++++ Bloque de texto ++++

Suponer que las virtudes de un gobernante terminarán contagiando al pueblo, como para que éste se convierta en un ser virtuoso, es una idea propia de las monarquías absolutas: si el rey es virtuoso sus allegados lo serán, aunque gusten de inclinarse al vicio, si el rey es vicioso, sus allegados lo serán aunque su alma busque la virtud y el bien, la comprensión sobre la virtud y el vicio no es tan simple.

Pensar que la virtud y el vicio se contagian, ya supone un problema que se debe atender con cuidado, incluso pensar que los virtuosos sólo conviven con los virtuosos y que los viciosos lo hacen de igual manera implica un problema bastante amplio de tratar.

Luis XIV de Francia, aquel monarca ilustre que se atrevió a igualar al estado con su persona, hizo de su vida cotidiana un espectáculo que debía ser atendido por toda la corte.

El uso de pelucas y accesorios que adornaran al monarca, quien sin miedo  se equiparaba en los cuadros con el dios Apolo, se volvió corriente en el palacio que estaba construyendo en medio de las tierras que ahora son jardines, cabe señalar que  sufrientes por la carencia constante de agua.

++++ Líneas dadas ++++

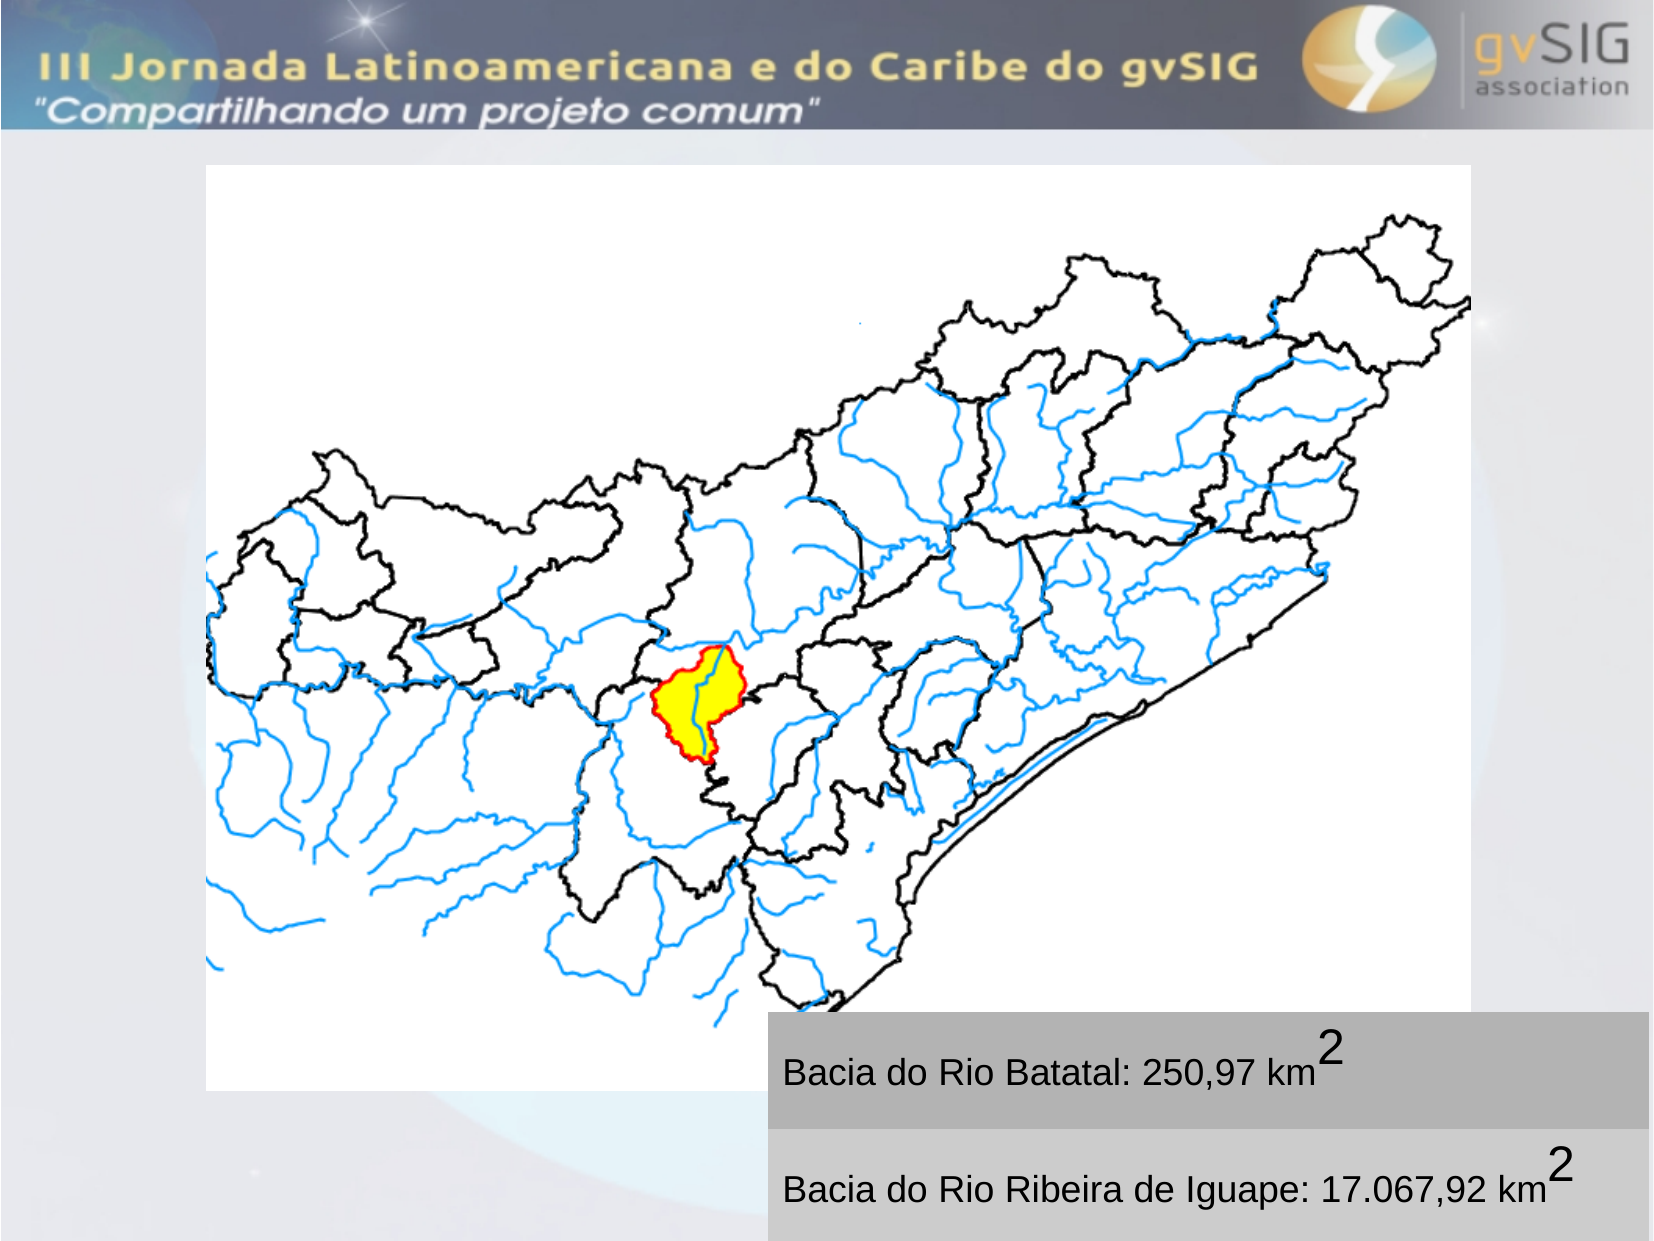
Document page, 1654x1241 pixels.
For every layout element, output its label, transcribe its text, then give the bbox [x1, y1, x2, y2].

++++
++++ Líneas dadas ++++

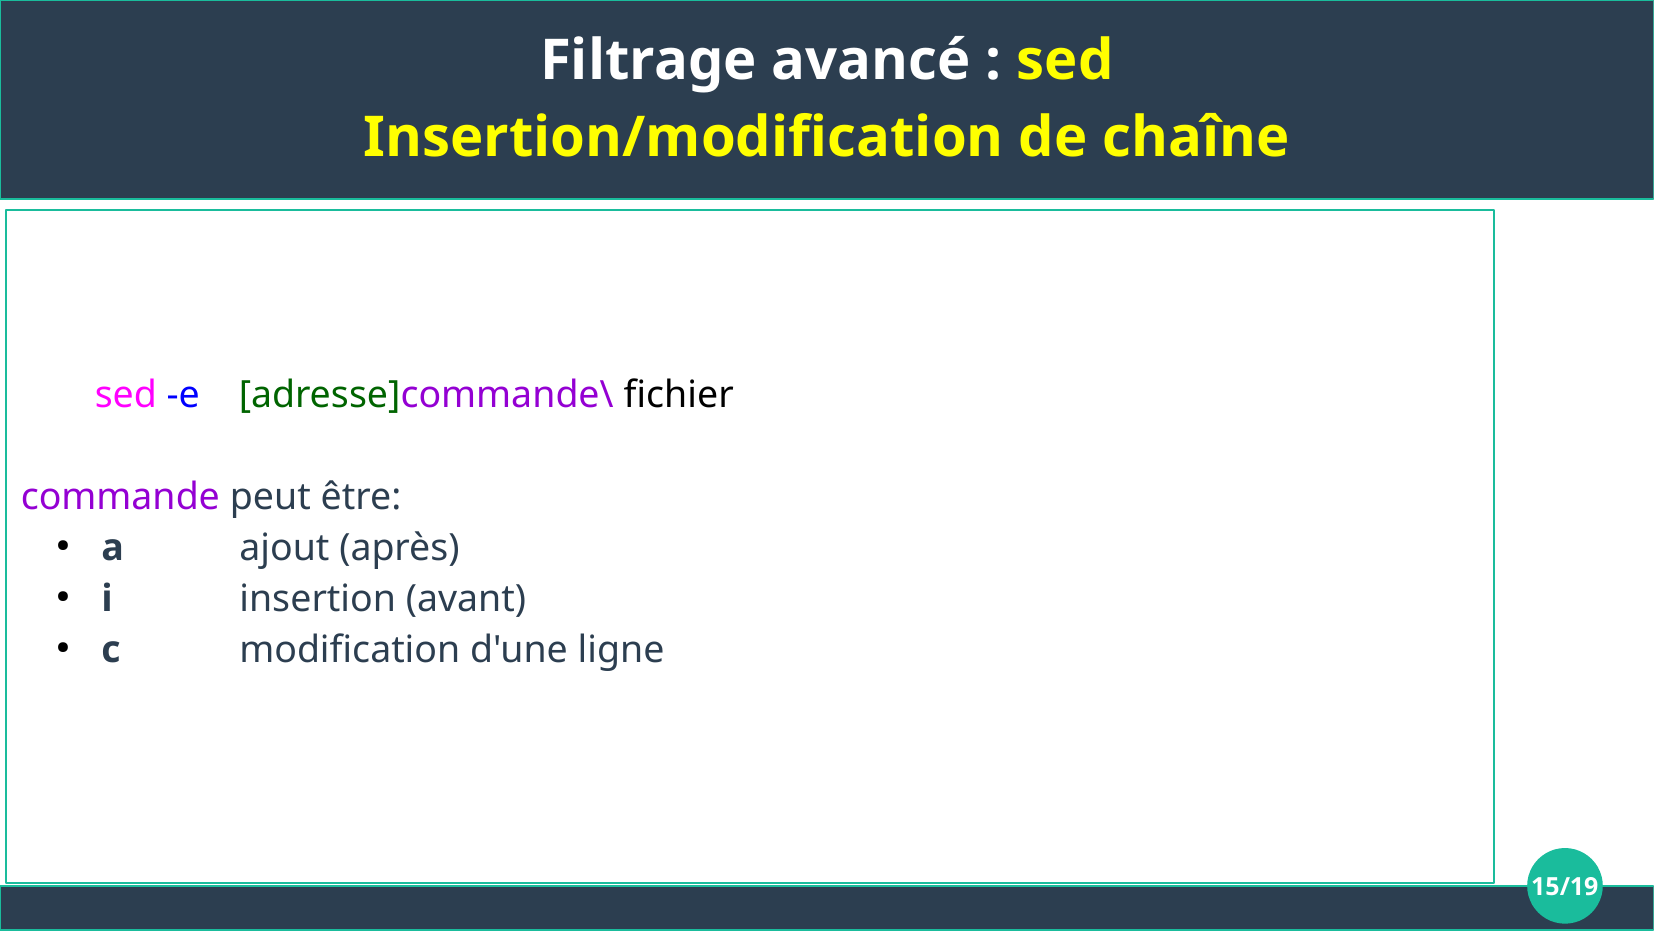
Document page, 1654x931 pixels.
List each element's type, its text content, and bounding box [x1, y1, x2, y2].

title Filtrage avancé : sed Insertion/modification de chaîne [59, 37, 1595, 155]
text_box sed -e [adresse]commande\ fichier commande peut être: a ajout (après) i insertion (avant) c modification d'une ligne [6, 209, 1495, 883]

++++
++++ Líneas dadas ++++

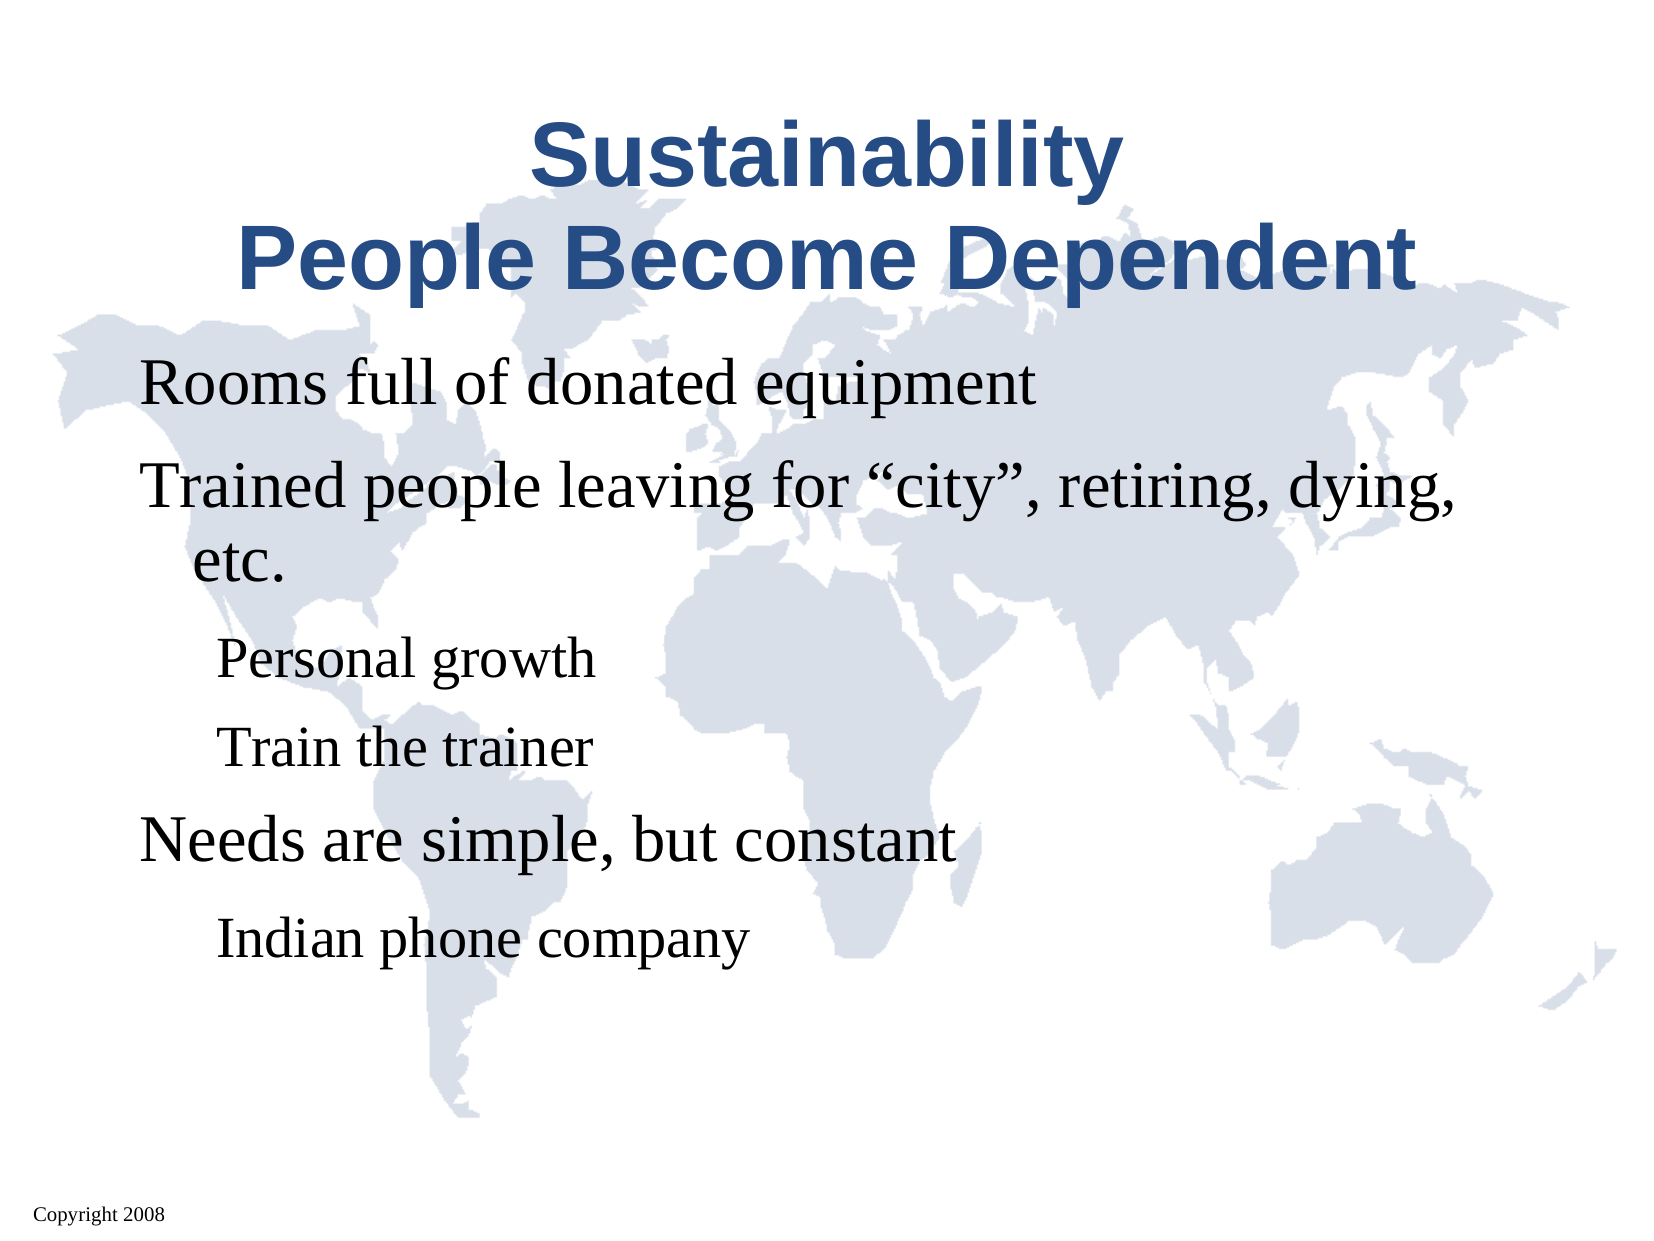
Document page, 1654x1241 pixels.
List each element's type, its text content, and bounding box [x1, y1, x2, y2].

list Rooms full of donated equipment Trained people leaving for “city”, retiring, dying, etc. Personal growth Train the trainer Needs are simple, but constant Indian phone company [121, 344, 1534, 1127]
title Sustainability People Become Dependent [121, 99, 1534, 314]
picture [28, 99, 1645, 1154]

++++

*Tareas pendientes*
• a. En el bloque de texto, resume en menos palabras el párrafo que empieza con "Suponer que las virtudes de un gobernante", conservando sus ideas principales.
• b. Según el bloque de texto, ¿con qué dios se equiparaba Luis XIV en los cuadros?
• c. Imprime sin cambios el fragmento del bloque de texto que comienza en las palabras "Pensar que la" y termina después de "constante de agua.".
Las líneas no intervienen en nada de esto.

*Respuestas por tarea*
• a. Creer que las virtudes del gobernante contagian al pueblo y lo vuelven virtuoso es una idea de las monarquías absolutas. Según ella, los allegados de un rey virtuoso serán virtuosos aunque tiendan al vicio, y los de un rey vicioso serán viciosos aunque busquen el bien. Sin embargo, la virtud y el vicio no se comprenden de forma tan simple.

• b. Con el dios Apolo.

• c.
Pensar que la virtud y el vicio se contagian, ya supone un problema que se debe atender con cuidado, incluso pensar que los virtuosos sólo conviven con los virtuosos y que los viciosos lo hacen de igual manera implica un problema bastante amplio de tratar.

Luis XIV de Francia, aquel monarca ilustre que se atrevió a igualar al estado con su persona, hizo de su vida cotidiana un espectáculo que debía ser atendido por toda la corte.

El uso de pelucas y accesorios que adornaran al monarca, quien sin miedo  se equiparaba en los cuadros con el dios Apolo, se volvió corriente en el palacio que estaba construyendo en medio de las tierras que ahora son jardines, cabe señalar que  sufrientes por la carencia constante de agua.